### Problem requirements
Word for word, set down the entries that follow.

+++ Available records +++

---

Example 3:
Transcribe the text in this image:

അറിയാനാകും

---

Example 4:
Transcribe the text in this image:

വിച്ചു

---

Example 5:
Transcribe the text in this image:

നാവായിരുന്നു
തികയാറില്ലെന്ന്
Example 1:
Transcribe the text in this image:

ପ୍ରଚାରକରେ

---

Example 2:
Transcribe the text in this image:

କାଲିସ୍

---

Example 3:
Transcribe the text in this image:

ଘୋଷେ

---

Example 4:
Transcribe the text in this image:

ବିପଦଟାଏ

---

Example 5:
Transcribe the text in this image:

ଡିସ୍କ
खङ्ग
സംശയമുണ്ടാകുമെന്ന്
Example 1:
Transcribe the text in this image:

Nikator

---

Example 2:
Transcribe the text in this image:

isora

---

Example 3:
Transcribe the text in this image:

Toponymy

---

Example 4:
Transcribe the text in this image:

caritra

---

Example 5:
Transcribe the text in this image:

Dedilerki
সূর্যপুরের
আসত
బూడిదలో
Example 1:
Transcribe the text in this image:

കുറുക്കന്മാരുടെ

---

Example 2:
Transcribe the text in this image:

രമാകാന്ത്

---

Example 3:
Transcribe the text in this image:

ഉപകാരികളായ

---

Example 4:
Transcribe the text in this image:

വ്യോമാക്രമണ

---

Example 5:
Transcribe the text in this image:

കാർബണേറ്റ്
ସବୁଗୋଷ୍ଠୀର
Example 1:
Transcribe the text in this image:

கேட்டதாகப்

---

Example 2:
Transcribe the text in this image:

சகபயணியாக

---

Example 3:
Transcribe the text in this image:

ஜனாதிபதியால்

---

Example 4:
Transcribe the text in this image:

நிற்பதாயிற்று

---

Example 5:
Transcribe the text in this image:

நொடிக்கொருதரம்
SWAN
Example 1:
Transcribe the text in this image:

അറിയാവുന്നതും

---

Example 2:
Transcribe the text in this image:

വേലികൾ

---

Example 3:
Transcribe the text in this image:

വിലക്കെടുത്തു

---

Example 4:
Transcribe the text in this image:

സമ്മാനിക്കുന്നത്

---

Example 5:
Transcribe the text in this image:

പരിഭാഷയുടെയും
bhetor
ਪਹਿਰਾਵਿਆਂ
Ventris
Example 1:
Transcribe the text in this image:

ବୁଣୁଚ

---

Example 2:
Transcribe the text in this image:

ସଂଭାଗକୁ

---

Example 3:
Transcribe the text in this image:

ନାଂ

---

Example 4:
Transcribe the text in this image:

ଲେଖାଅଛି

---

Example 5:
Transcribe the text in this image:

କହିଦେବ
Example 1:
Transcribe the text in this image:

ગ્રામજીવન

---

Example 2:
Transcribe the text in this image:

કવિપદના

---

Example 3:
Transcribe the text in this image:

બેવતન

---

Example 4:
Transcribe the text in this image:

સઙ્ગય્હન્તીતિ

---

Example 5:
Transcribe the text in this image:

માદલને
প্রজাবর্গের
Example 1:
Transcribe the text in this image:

+++

### Expected answer
---

Example 3:
Transcribe the text in this image:

അറിയാനാകും

---

Example 4:
Transcribe the text in this image:

വിച്ചു

---

Example 5:
Transcribe the text in this image:

നാവായിരുന്നു
തികയാറില്ലെന്ന്
Example 1:
Transcribe the text in this image:

ପ୍ରଚାରକରେ

---

Example 2:
Transcribe the text in this image:

କାଲିସ୍

---

Example 3:
Transcribe the text in this image:

ଘୋଷେ

---

Example 4:
Transcribe the text in this image:

ବିପଦଟାଏ

---

Example 5:
Transcribe the text in this image:

ଡିସ୍କ
खङ्ग
സംശയമുണ്ടാകുമെന്ന്
Example 1:
Transcribe the text in this image:

Nikator

---

Example 2:
Transcribe the text in this image:

isora

---

Example 3:
Transcribe the text in this image:

Toponymy

---

Example 4:
Transcribe the text in this image:

caritra

---

Example 5:
Transcribe the text in this image:

Dedilerki
সূর্যপুরের
আসত
బూడిదలో
Example 1:
Transcribe the text in this image:

കുറുക്കന്മാരുടെ

---

Example 2:
Transcribe the text in this image:

രമാകാന്ത്

---

Example 3:
Transcribe the text in this image:

ഉപകാരികളായ

---

Example 4:
Transcribe the text in this image:

വ്യോമാക്രമണ

---

Example 5:
Transcribe the text in this image:

കാർബണേറ്റ്
ସବୁଗୋଷ୍ଠୀର
Example 1:
Transcribe the text in this image:

கேட்டதாகப்

---

Example 2:
Transcribe the text in this image:

சகபயணியாக

---

Example 3:
Transcribe the text in this image:

ஜனாதிபதியால்

---

Example 4:
Transcribe the text in this image:

நிற்பதாயிற்று

---

Example 5:
Transcribe the text in this image:

நொடிக்கொருதரம்
SWAN
Example 1:
Transcribe the text in this image:

അറിയാവുന്നതും

---

Example 2:
Transcribe the text in this image:

വേലികൾ

---

Example 3:
Transcribe the text in this image:

വിലക്കെടുത്തു

---

Example 4:
Transcribe the text in this image:

സമ്മാനിക്കുന്നത്

---

Example 5:
Transcribe the text in this image:

പരിഭാഷയുടെയും
bhetor
ਪਹਿਰਾਵਿਆਂ
Ventris
Example 1:
Transcribe the text in this image:

ବୁଣୁଚ

---

Example 2:
Transcribe the text in this image:

ସଂଭାଗକୁ

---

Example 3:
Transcribe the text in this image:

ନାଂ

---

Example 4:
Transcribe the text in this image:

ଲେଖାଅଛି

---

Example 5:
Transcribe the text in this image:

କହିଦେବ
Example 1:
Transcribe the text in this image:

ગ્રામજીવન

---

Example 2:
Transcribe the text in this image:

કવિપદના

---

Example 3:
Transcribe the text in this image:

બેવતન

---

Example 4:
Transcribe the text in this image:

સઙ્ગય્હન્તીતિ

---

Example 5:
Transcribe the text in this image:

માદલને
প্রজাবর্গের
Example 1:
Transcribe the text in this image:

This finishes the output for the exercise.